Ingredienti: 500 gr. di fettuccine, 200 gr. di carciofi,150 gr. di guanciale, olio ,4 tuorli di uova, pecorino, pepe q.b.
Pulite i carciofi e tagliateli alla julienne, fate lo stesso con il guanciale e mettete il tutto in un tegame con un pochissimo olio, fate soffriggere per circa 10 minuti : intanto sbattete in una ciotola le uova aggiungendo sale pepe e pecorino, scolate la pasta al dente, fate amalgamare, cospargete il tutto con uno spruzzo di pecorino e di pepe, e servite.

--- Il problema ---
Risponda alle seguenti domande sulla ricetta delle fettuccine:
1. Quanti grammi di guanciale sono previsti tra gli ingredienti?
2. Per quanto tempo vanno fatti soffriggere i carciofi e il guanciale?
3. Che cosa si aggiunge alle uova sbattute nella ciotola?

[Righe da un set di dati]

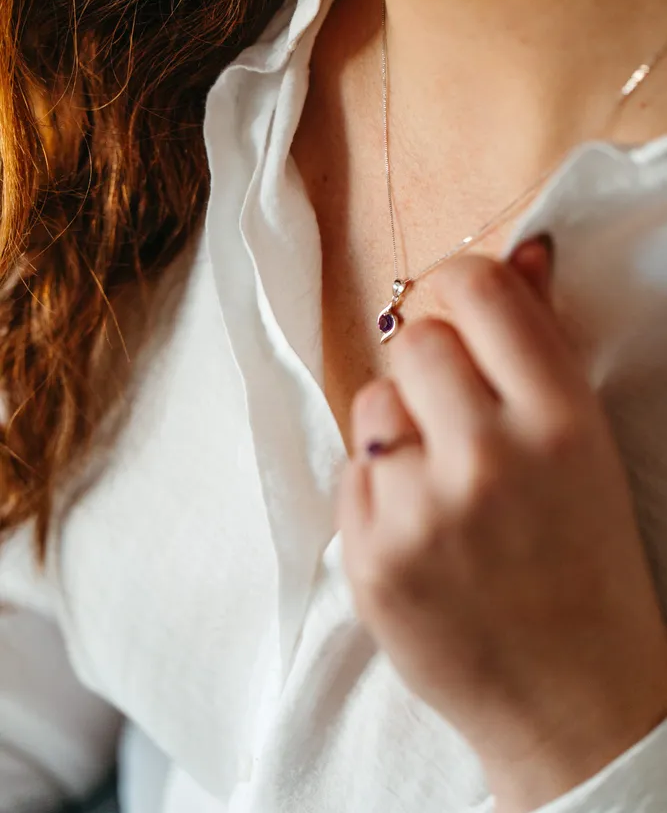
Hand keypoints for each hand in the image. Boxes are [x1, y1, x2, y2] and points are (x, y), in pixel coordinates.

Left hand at [339, 239, 666, 812]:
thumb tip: (524, 247)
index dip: (457, 287)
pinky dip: (379, 489)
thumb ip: (544, 341)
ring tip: (442, 484)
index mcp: (560, 420)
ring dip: (399, 429)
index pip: (476, 290)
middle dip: (429, 363)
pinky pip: (351, 471)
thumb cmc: (584, 557)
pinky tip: (421, 531)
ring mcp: (422, 513)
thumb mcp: (584, 444)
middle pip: (411, 339)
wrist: (573, 696)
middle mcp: (489, 459)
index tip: (455, 311)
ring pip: (372, 402)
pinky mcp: (370, 560)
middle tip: (458, 415)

--- Risposta alla consegna ---
1. 150 grammi.
2. Per circa 10 minuti.
3. Sale, pepe e pecorino.